In code systems like the Vietnamese system, the procurator is a very important institution. The procurator is in part a prosecutor but is much more than we understand a prosecutor to be. The procurator is the major investigator of crime as well as the person who supervisors or monitors the observance and implementation of the law, particularly by state authorities. So the procurator has a role of monitoring the conduct of police and prison officials as well as state officials generally. It is a very important institution.
One of the difficulties in one party states like Vietnam is that the party tends to call the tune, especially through the horizontal organisation of state institutions. What that means is that the procurator at the local level will be responsible to the local party people. This makes it very difficult to attack local abuses such as human rights violations and corruption. The procurator may be subjected to an enormous amount of pressure from local party people, severely threatening their independence.
A significant change under the 1992 constitution was to organise the procurator's office vertically. The Chief Procurator appoints people all the way down the line and those people are responsible back up through the line to the Chief Procurator. They are no longer accountable to parallel party structures. This is not to say that all of a sudden the procurator will become a totally independent institution. But certainly it is more independent than it used to be and more capable of exercising appropriate forms of supervision over state institutions and possessing some degree of independence in deciding who to prosecute and who not to.
One of the reasons why our courts are clogged and our legal system is so expensive is that we have lost the ability to resolve many disputes at the local community level. Many of the initiatives in recent years, like community justice centres and alternative dispute resolution, are attempts to recapture those ways of resolving some conflicts.

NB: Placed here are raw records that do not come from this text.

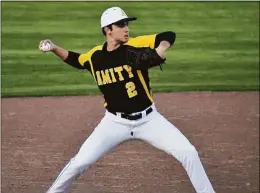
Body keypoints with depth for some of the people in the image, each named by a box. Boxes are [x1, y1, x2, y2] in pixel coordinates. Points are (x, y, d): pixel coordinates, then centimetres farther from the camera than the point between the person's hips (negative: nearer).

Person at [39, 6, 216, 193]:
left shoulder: (136, 45, -11)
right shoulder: (95, 56, -3)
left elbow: (169, 35, -9)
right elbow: (76, 60, 18)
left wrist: (158, 52, -28)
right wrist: (55, 48, 4)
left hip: (148, 119, -1)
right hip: (115, 122, 1)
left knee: (188, 153, -10)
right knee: (80, 162, -4)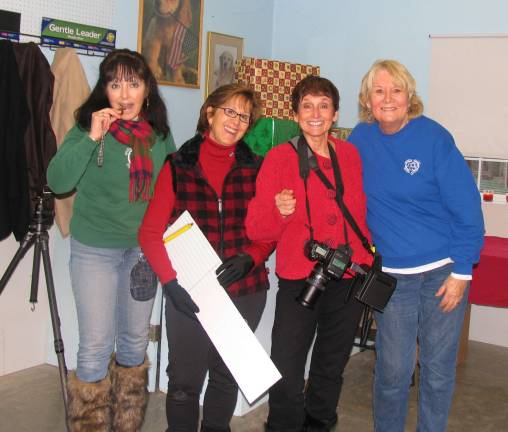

We went to Vietnam intending to engage in serious discussions on human rights issues, on basic international human rights law, on the effectiveness or otherwise of mechanisms of protection of human rights, on the treatment of individual dissidents, and on the future developments of Vietnamese political and economic systems. Within those objectives the delegation was extremely successful. We did have very frank exchanges, we did obtain more information about dissidents, and we were able to discuss quite openly our concerns about the Vietnamese legal and political system. We have obtained many answers from Vietnamese authorities to many of our questions. There are also many things on which we were not satisfied and which will form the basis for future exchanges between Australia and Vietnam.
I hope that there will be a continuing exchange of views. This dialogue is very important for developing a much better relationship between our two countries and much better co-operation to promote human rights generally as well as economic ties. I think the dialogue will continue. The delegation was well received by the Vietnamese authorities and I certainly hope they will reciprocate by sending a similar delegation to Australia.